Uma assídua leitora desta coluna, a dona Olga Costa Ribeiro, de Livramento, manda recado (com bilhete do próprio punho!) para justificar por que ela se inclui entre os fervorosos defensores da grafia Sant'Ana para o nome de seu município (com apóstrofo), em oposição aos que, como eu, defendem a forma Santana.
Como, neste assunto, militamos em campos discordantes, a dona Olga, professora aposentada que aprendeu a dar mais crédito a fatos do que a simples opiniões, achou saudável comprovar seu ponto de vista com documentação concreta: pesquisa aqui, pesquisa acolá, descobriu que, em meados do século 19, uma fazendeira local doou uma de suas propriedades para o estabelecimento de uma vila, acompanhada de uma imagem de Sant'Ana (assim estava escrito, com apóstrofo e tudo), com a especificação de que fosse dado ao povoado que se iniciava o nome da santa como padroeira. Pronto! Se fosse uma pessoa, e não uma cidade, diríamos que esta seria a sua certidão de nascimento, valendo, portanto, o nome na forma em que foi registrado.
Infelizmente, dona Olga, não é assim que funciona. Com relação à grafia, os nomes geográficos (os topônimos) não têm a mesma impermeabilidade às reformas ortográficas de que gozam os nomes de pessoas (os antropônimos). Por exemplo, embora a forma canônica hoje seja Luís, haverá neste imenso Brasil quem se assine Luiz, Luíz ou Luis, porque assim foi registrado e é direito seu manter essa grafia, se assim quiser (é claro que devemos usar a forma genérica quando falamos de personagens históricos, como Luís de Camões ou os Luíses da monarquia francesa).
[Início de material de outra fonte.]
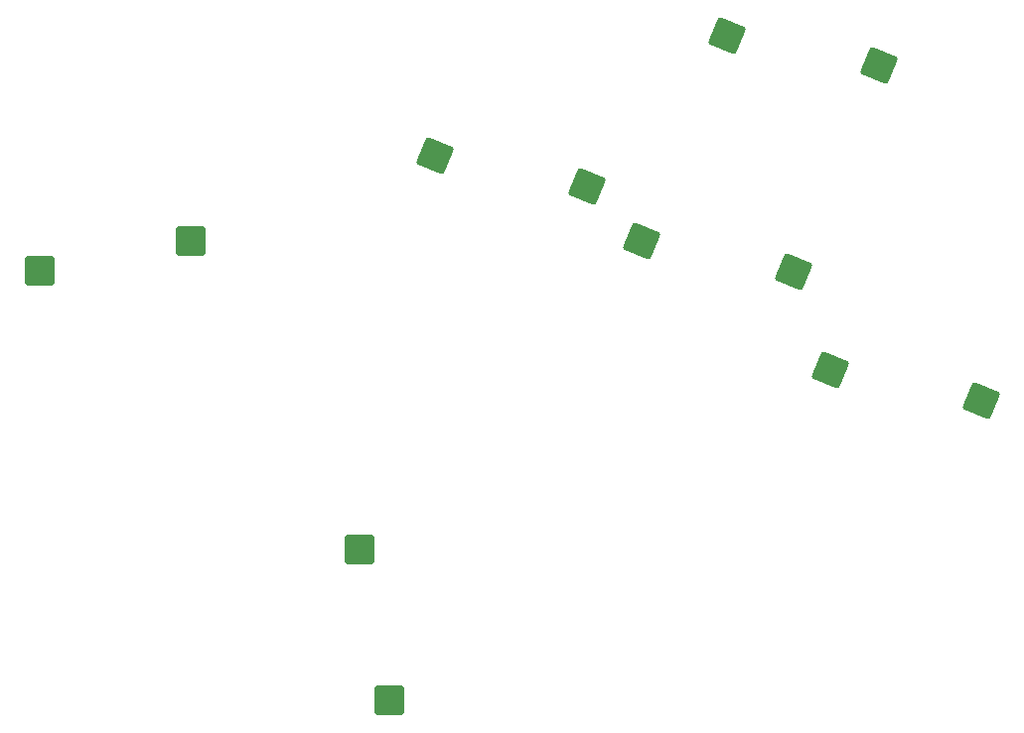
<source format=gbr>
%TF.GenerationSoftware,KiCad,Pcbnew,8.0.4*%
%TF.CreationDate,2024-07-29T01:22:02-07:00*%
%TF.ProjectId,panel_1,70616e65-6c5f-4312-9e6b-696361645f70,rev?*%
%TF.SameCoordinates,Original*%
%TF.FileFunction,Paste,Bot*%
%TF.FilePolarity,Positive*%
%FSLAX46Y46*%
G04 Gerber Fmt 4.6, Leading zero omitted, Abs format (unit mm)*
G04 Created by KiCad (PCBNEW 8.0.4) date 2024-07-29 01:22:02*
%MOMM*%
%LPD*%
G01*
G04 APERTURE LIST*
G04 Aperture macros list*
%AMRoundRect*
0 Rectangle with rounded corners*
0 $1 Rounding radius*
0 $2 $3 $4 $5 $6 $7 $8 $9 X,Y pos of 4 corners*
0 Add a 4 corners polygon primitive as box body*
4,1,4,$2,$3,$4,$5,$6,$7,$8,$9,$2,$3,0*
0 Add four circle primitives for the rounded corners*
1,1,$1+$1,$2,$3*
1,1,$1+$1,$4,$5*
1,1,$1+$1,$6,$7*
1,1,$1+$1,$8,$9*
0 Add four rect primitives between the rounded corners*
20,1,$1+$1,$2,$3,$4,$5,0*
20,1,$1+$1,$4,$5,$6,$7,0*
20,1,$1+$1,$6,$7,$8,$9,0*
20,1,$1+$1,$8,$9,$2,$3,0*%
G04 Aperture macros list end*
%ADD10RoundRect,0.250000X-1.329660X-0.531629X0.564293X-1.316130X1.329660X0.531629X-0.564293X1.316130X0*%
%ADD11RoundRect,0.250000X-1.025000X-1.000000X1.025000X-1.000000X1.025000X1.000000X-1.025000X1.000000X0*%
%ADD12RoundRect,0.250000X1.000000X-1.025000X1.000000X1.025000X-1.000000X1.025000X-1.000000X-1.025000X0*%
G04 APERTURE END LIST*
D10*
%TO.C,SW20_RIGHT*%
X133245279Y-80542329D03*
X120330272Y-77942034D03*
%TD*%
%TO.C,SW17_W*%
X124466227Y-51956786D03*
X111551220Y-49356491D03*
%TD*%
%TO.C,SW18_DOWN*%
X117176108Y-69556691D03*
X104261101Y-66956396D03*
%TD*%
D11*
%TO.C,SW8_DP*%
X65842000Y-66911696D03*
X52915000Y-69451696D03*
%TD*%
D10*
%TO.C,SW19_LEFT*%
X99576203Y-62266572D03*
X86661196Y-59666277D03*
%TD*%
D12*
%TO.C,SW16_SPACE*%
X82770000Y-106145000D03*
X80230000Y-93218000D03*
%TD*%
M02*

</source>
O nome de uma cidade, contudo, sempre vai ser sensível às alterações determinadas pelas sucessivas reformas ortográficas. Aquele que é considerado o município mais antigo do Brasil nasceu, dizem os registros, como Cananea, depois virou Cananéia e hoje, com a supressão do acento no ditongo aberto, passou a ser Cananeia, como assembleia e geleia. Como gosto sempre de mencionar, já se escreveu Trammandahy, Trammanday e Tramandahy, mas isso não importa; na ortografia atual, é Tramandaí.
Em suma, não podemos alegar a tradição ou o ato de registro de uma cidade para justificar a grafia do nome dela, pois em milhares de casos, ao longo do tempo, esta grafia sofreu alterações por conta de lei. Sua pesquisa, dona Olga deixou claro que o nome dado na fundação foi Sant'Ana, por expressa vontade da doadora — isso tem valor histórico, mas não a menor influência na forma como hoje se deve escrever. E é bom que seja assim, como vou mostrar.
Em todo o Brasil, o maior país católico do mundo, não é de espantar que haja dezenas de localidades que trazem Santana no nome: Santana do Cariri (CE), da Boa Vista (RS), do Acaraú (CE), da Vargem (MG), etc. — além de Barra de Santana (PB), Campo de Santana (PB), Capela de Santana (RS), Feira de Santana (BA), Riacho de Santana (BA), e por aí vai — todos grafados da mesma maneira, sem apóstrofo. Agora, vamos imaginar um cenário assustador em que cada um desses lugares usasse a grafia que recebeu no seu batismo! Tenho certeza de que encontraríamos nas atas de fundação um verdadeiro pot-pourri de variantes, que incluiria talvez Sant'Ana, Sant'Anna, Santanna, Santana, Sant'Ana e sabe-se lá quantas outras combinações!
É para evitar essa confusão que existe uma lei ortográfica, obrigatória, unificadora, eu diria até republicana, que padroniza todas elas em Santana – e chama os habitantes de todas elas de santanenses. Eu sei que a senhora prefere a outra forma, mas, se lhe serve de consolo, lembre que o próprio nome do Brasil foi escrito durante muito tempo com Z, mas trocou depois pela forma atual. Ah, em tempo: como um passarinho me contou que a senhora vai completar noventa anos daqui a duas semanas, deixo aqui o meu abraço antecipado e meus votos de que continue sendo a leitora atenta que demonstra ser.